• _Work task_:
Pick out each line below containing "Right".

• _Data supplied_:
Segment Open

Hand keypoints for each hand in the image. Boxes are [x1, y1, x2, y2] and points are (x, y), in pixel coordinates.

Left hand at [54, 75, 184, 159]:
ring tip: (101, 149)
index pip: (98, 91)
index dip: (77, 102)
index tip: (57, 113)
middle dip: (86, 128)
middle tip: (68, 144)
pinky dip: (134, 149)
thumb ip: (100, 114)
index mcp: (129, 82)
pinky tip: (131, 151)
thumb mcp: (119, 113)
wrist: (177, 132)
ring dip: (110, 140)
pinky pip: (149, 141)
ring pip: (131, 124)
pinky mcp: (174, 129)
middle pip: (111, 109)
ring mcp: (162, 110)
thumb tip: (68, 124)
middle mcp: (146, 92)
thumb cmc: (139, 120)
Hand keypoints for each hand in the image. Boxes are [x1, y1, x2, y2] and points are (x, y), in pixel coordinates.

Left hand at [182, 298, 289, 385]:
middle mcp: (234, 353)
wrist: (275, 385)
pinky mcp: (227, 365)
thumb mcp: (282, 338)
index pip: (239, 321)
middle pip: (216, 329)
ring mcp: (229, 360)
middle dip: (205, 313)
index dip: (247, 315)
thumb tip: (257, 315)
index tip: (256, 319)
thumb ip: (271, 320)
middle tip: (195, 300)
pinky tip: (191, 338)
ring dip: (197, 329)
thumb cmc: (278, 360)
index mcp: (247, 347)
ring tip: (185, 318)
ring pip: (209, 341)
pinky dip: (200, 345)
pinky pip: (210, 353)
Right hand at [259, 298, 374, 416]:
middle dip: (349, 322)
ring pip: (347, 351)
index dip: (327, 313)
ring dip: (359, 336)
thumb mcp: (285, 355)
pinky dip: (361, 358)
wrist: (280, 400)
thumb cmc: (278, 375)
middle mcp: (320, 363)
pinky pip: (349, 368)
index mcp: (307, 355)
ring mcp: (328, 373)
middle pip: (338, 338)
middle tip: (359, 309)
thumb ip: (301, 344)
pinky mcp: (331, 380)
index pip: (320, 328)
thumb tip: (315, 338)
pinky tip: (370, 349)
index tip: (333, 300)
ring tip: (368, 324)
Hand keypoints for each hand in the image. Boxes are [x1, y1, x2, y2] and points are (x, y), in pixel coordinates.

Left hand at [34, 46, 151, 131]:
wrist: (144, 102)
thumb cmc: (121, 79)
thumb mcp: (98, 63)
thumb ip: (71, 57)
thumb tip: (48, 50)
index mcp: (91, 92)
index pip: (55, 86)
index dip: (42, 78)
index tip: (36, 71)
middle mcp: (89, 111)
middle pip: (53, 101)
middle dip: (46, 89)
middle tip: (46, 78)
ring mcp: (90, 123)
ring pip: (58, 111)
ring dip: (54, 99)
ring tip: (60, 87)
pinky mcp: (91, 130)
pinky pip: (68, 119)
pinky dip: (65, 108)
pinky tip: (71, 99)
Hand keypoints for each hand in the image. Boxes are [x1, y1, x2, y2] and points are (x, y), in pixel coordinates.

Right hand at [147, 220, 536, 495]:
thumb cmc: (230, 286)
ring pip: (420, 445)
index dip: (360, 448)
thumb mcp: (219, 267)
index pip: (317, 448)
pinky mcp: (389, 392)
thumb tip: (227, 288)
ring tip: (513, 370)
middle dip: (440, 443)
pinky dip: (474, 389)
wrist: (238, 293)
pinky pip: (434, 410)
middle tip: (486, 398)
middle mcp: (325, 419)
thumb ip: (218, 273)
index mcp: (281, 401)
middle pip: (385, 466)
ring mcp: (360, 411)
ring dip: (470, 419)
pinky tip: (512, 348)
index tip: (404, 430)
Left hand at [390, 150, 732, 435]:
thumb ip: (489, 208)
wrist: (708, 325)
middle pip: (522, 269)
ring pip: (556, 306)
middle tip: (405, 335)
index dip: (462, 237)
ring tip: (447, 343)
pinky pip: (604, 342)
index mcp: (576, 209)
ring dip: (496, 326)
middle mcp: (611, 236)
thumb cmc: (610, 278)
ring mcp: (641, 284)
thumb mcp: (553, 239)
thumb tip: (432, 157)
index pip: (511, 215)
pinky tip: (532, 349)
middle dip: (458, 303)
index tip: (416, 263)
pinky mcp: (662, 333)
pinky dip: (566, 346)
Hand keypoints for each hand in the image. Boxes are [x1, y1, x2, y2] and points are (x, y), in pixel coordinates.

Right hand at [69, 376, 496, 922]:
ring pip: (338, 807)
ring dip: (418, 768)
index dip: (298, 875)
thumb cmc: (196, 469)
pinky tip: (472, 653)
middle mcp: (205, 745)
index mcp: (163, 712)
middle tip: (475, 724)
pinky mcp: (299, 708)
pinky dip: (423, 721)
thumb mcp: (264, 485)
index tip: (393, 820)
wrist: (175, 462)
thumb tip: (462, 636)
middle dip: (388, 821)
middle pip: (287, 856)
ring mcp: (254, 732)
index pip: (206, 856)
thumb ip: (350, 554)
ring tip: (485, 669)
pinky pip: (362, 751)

Segment Closed
Segment Open

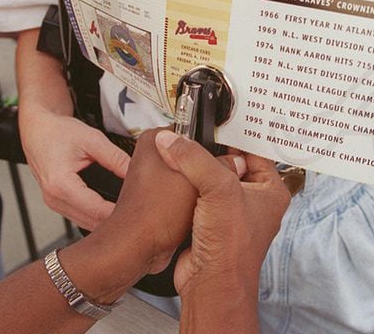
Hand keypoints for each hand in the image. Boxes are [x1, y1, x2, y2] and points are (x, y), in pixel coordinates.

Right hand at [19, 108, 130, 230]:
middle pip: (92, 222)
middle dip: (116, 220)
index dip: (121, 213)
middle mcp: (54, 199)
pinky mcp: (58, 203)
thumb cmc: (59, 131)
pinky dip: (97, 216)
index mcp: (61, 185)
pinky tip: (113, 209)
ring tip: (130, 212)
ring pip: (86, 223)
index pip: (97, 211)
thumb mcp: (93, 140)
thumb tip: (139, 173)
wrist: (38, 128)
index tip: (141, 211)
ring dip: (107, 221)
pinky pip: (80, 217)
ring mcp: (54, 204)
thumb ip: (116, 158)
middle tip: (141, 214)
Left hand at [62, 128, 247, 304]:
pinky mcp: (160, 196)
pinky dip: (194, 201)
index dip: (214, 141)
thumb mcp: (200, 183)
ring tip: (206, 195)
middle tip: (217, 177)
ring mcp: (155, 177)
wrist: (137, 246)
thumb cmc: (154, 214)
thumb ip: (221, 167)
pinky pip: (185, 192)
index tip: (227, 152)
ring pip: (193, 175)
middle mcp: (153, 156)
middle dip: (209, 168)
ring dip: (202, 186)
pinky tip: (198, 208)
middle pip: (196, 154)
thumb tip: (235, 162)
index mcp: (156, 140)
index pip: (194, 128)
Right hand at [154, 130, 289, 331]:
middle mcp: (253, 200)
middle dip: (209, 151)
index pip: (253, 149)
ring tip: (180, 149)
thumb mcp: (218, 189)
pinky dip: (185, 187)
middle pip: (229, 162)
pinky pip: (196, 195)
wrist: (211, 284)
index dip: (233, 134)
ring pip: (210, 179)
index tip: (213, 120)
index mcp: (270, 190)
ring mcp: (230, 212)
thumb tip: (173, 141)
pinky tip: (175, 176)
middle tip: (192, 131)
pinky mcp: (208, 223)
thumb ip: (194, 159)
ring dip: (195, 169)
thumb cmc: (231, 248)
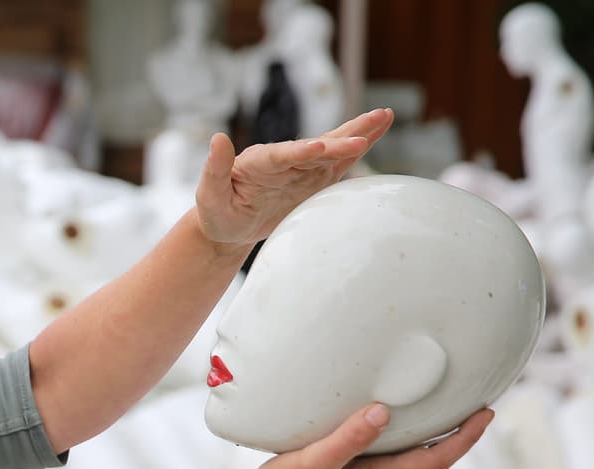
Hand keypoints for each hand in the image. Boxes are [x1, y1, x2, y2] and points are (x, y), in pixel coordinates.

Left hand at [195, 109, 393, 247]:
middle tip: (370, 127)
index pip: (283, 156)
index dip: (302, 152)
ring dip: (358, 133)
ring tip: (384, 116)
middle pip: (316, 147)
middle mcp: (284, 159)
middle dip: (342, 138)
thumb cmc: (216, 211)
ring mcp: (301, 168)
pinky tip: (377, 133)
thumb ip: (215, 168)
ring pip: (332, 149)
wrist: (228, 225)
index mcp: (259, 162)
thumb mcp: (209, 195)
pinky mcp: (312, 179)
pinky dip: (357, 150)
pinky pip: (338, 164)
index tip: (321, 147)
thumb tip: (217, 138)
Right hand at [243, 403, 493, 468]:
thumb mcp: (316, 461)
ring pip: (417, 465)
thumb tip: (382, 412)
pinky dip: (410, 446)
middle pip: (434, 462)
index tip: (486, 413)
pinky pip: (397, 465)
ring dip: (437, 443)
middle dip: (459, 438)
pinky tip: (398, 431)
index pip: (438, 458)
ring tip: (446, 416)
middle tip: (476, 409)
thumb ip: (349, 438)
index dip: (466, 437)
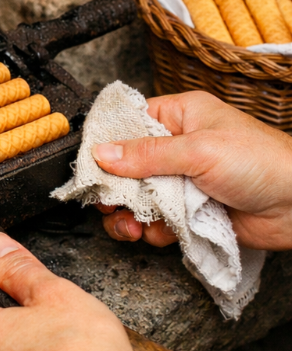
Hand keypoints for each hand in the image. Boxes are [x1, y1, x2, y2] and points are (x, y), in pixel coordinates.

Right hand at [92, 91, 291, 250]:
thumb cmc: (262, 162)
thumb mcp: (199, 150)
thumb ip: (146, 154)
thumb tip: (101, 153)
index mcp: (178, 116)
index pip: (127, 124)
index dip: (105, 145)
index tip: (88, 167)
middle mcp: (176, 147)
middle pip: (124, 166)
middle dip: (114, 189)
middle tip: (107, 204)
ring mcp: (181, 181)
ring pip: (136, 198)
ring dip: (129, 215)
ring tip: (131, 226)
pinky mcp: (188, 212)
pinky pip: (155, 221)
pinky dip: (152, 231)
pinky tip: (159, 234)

Segment Closed
Segment Open

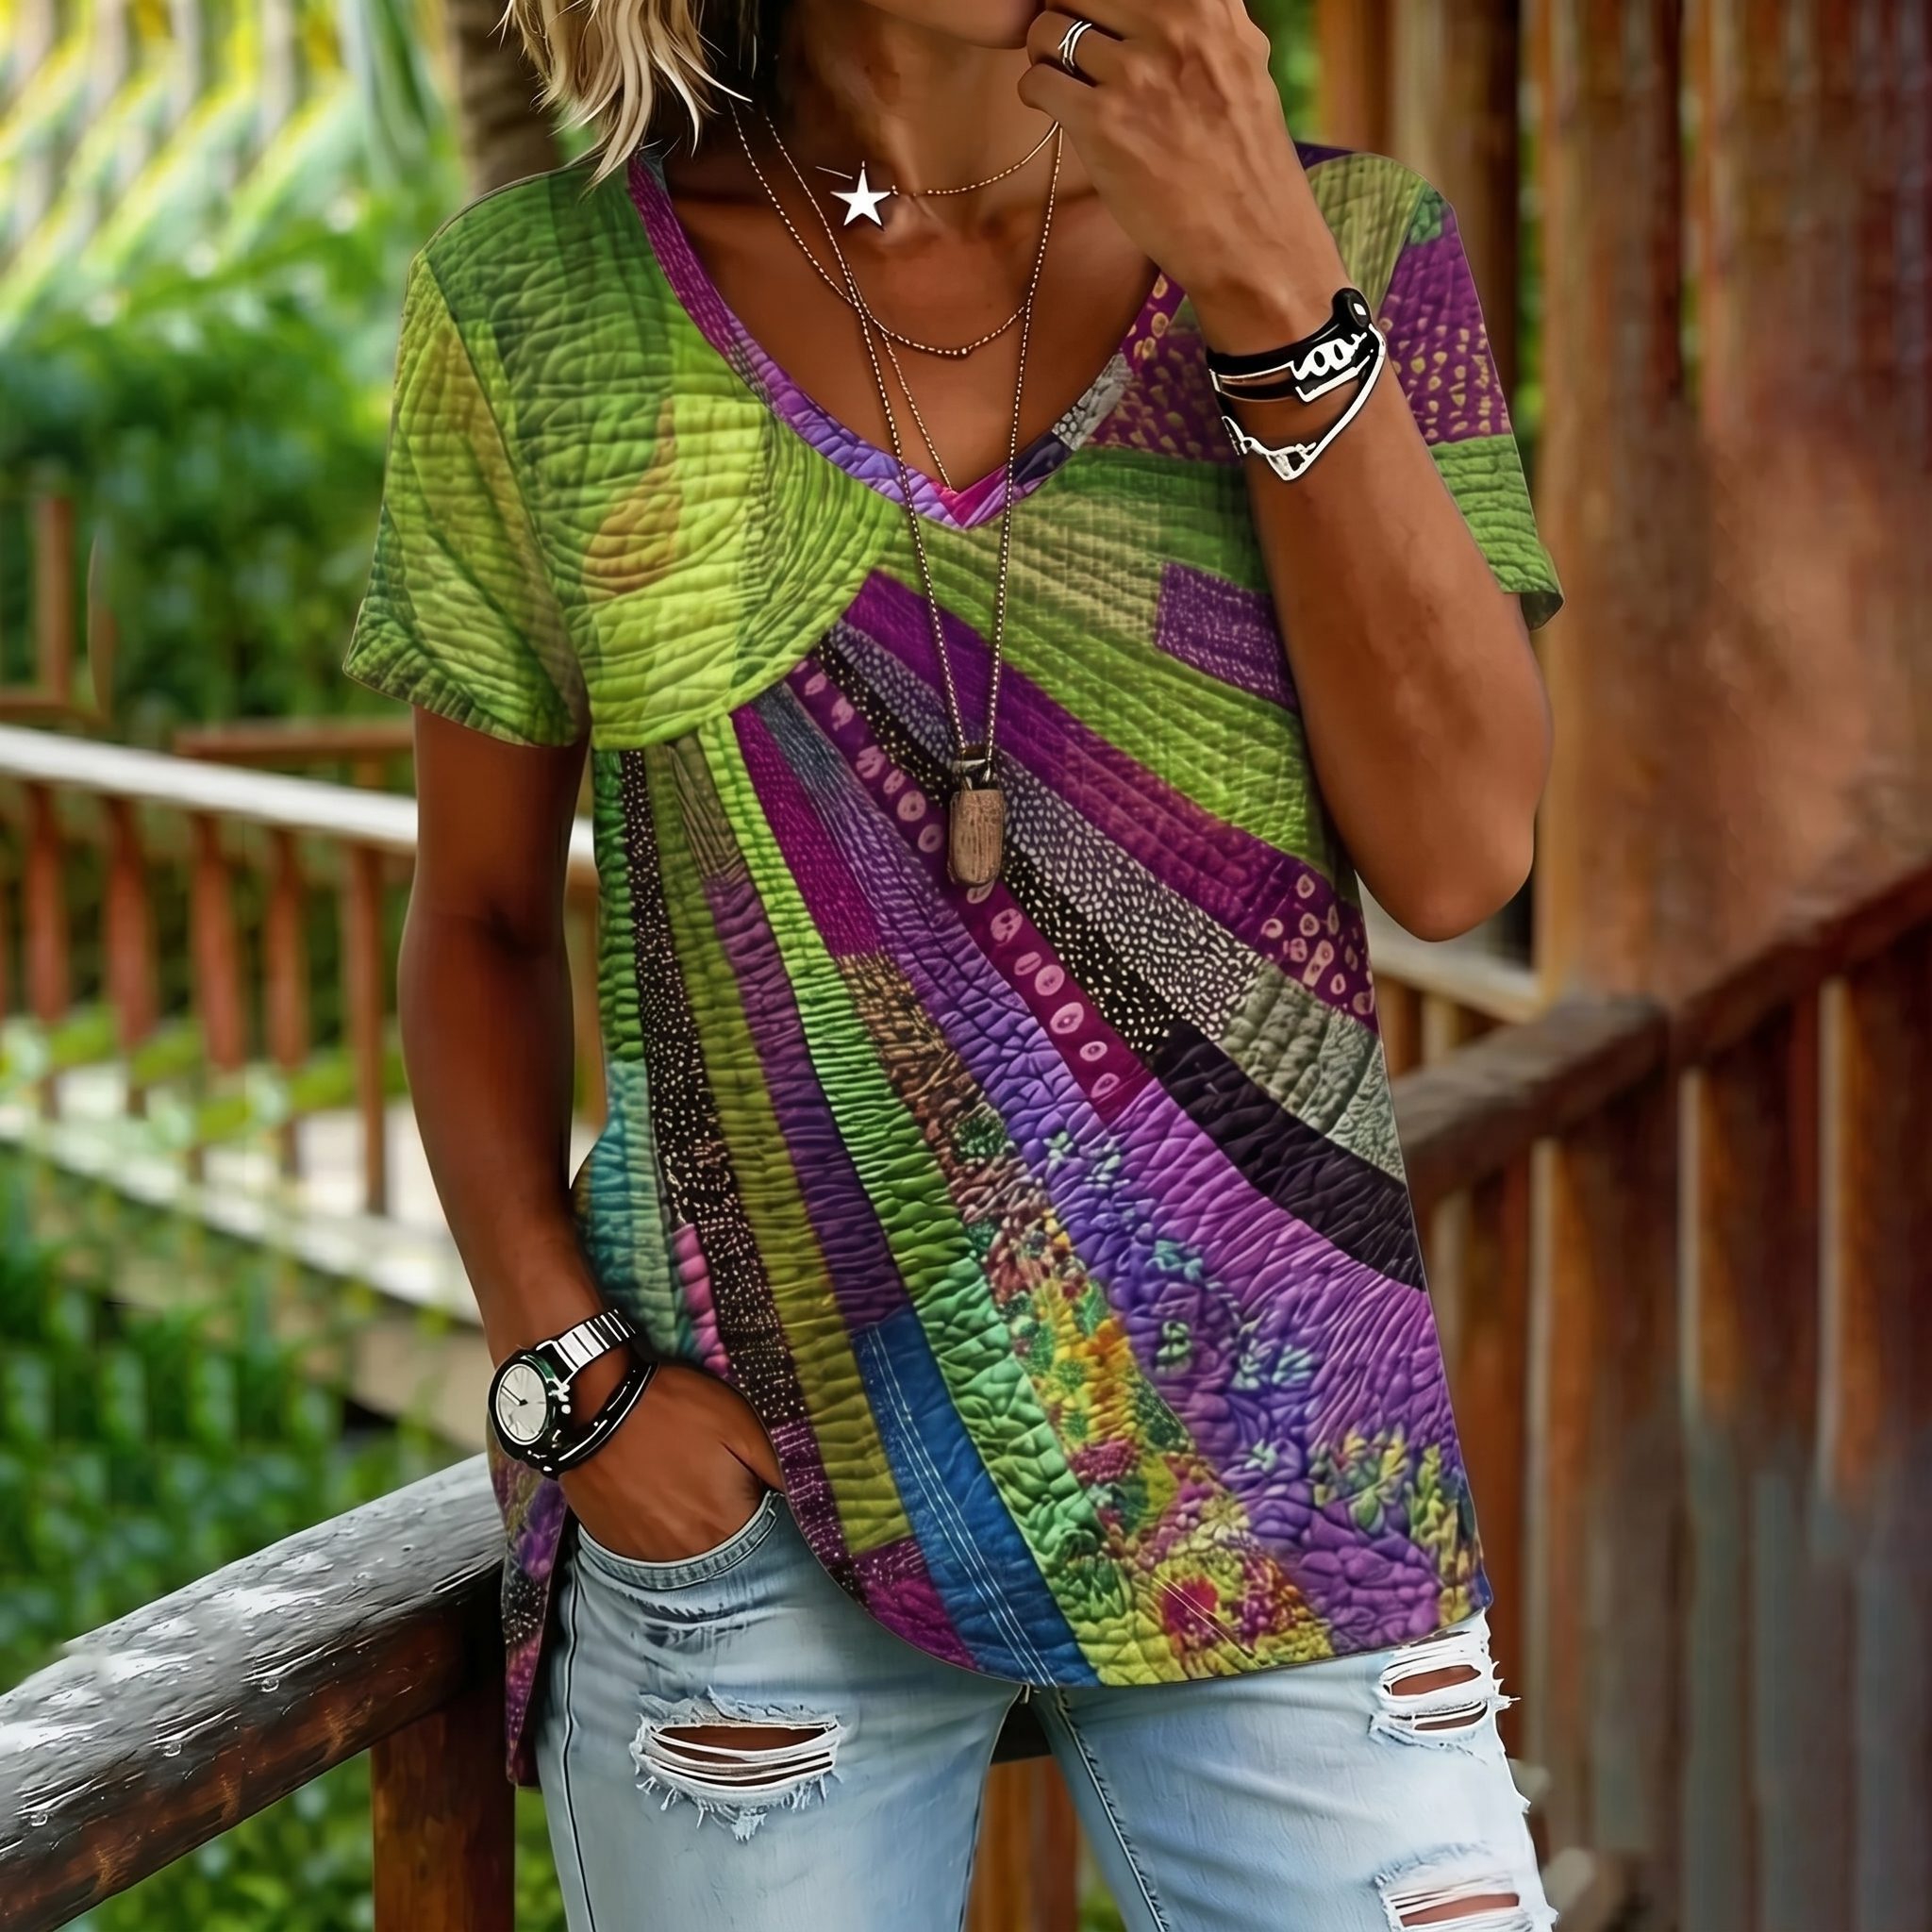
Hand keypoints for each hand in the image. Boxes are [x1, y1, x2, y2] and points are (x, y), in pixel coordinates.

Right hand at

Segment Closed

• _Written solution_:
Right hand at [259, 298, 374, 416]:
Right hand at [147, 220, 536, 495]:
Right hand at [69, 376, 496, 922]:
Right hand at [19, 108, 130, 230]:
Right hand at [154, 130, 289, 331]:
Right hand at [243, 403, 493, 468]:
Right hand at [92, 91, 291, 250]:
Right hand at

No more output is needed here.